Maeve Allen

You may have seen a curious little box near the opening of Happy Valley. That’s the Tiniest Gallery in Beacon. Spearheaded by three local artists, Darya Golubina, Evan Samuelson, and Lukas Milanak, it is one of the most unconventional and collaborative art forms to hit Main Street.

   The first Tiny Gallery actually originated in Seattle, by an artist of the name Stacey Milrany. Stacey began making postcard-sized pieces of art to mail to her mother, who was going through chemotherapy three hours away. Other artists wanted to send her some joy as well, and soon enough, Stacey had over 145 pieces!

   Then the pandemic hit in March 2020. Stacey began to offer the artwork to friends and family in hope of sharing some light as she did with her mother. Soon, art was being sent to Instagram followers, and in a time where connection seemed forbidden, people were connecting over art.

Stacey loved the concept of the “Little Free Libraries,” where you take a book and leave a book. She drew up some plans and with the help of a friend, the Free Little Art Gallery was born.

The story caught Evan’s attention in the Seattle Times article that was circulating online. He thought it would be a great fit for Beacon, and he contacted his friend Darya - whose connections with the Beacon Open Studios allowed her access to dozens of artists, all thrilled to participate in the launch of the project.

   Evan also enlisted the help of his friend Lukas Milanak, and they went to work building the structure that holds about 5 to 6 pieces of tiny artwork. The pair made it to be portable, but “I think it’s happy where it is, no pun intended,” Darya joked.

   The gallery opened simultaneously as the games did at Happy Valley, and it has taken off ever since. “Our only problem is that we sometimes run out of room,” Darya admitted with a laugh.

   It came at the perfect time, too. After a winter in a pandemic, people are itching for human interaction again. “[Through the art work] they’re meeting people they never could have met otherwise. Especially now, where personal connections are kind of hard to have at the moment,” Darya said. “It’s a nice way for people to feel like they're connected to something or someone.”

   Evan agreed, and noted that it’s a much more inclusive gallery than most. “Trying to get into a gallery, trying to get to that next step - with this, there’s no pressure. You can make this cool little thing, put it here, and there’s no judgement at all.”

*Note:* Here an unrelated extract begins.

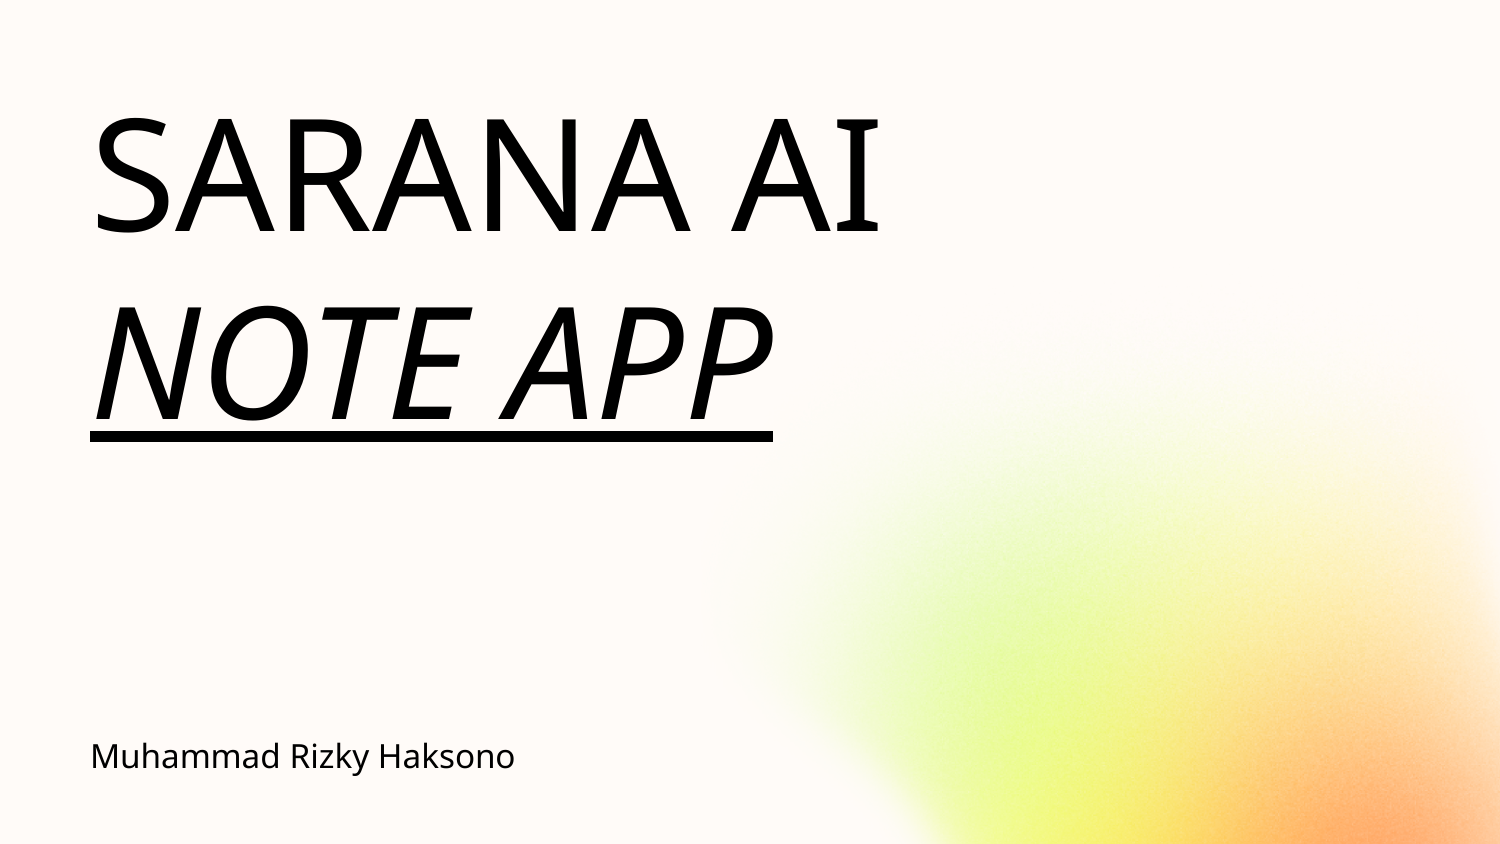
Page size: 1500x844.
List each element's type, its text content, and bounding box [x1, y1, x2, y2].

text_box [628, 207, 1500, 844]
subtitle Muhammad Rizky Haksono [75, 720, 767, 784]
title SARANA AI NOTE APP [75, 60, 1377, 460]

   Unless the pieces are sent directly to Darya or Evan via mail, almost all the submissions are anonymous. The artist is encouraged to take as well as leave their work, which has become Darya’s favorite part of the Tiniest Gallery.

   “I’ll get messages asking who ended up with their piece, or they want to share with the artist that they took their piece. That little exchange, the excitement of having someone else’s art, I hope that continues,” Darya shared. “Meeting people they never would have met otherwise, interacting and getting such a personal connection - that’s my favorite part.“

Check out the Tiniest Gallery in Beacon - leave your artwork, and bring someone else’s home!

Located at the entrance of Happy Valley Arcade Bar - 296 Main St. Beacon, NY. Open Monday - Saturday (noon to 12 am) and Sunday (noon to 11pm).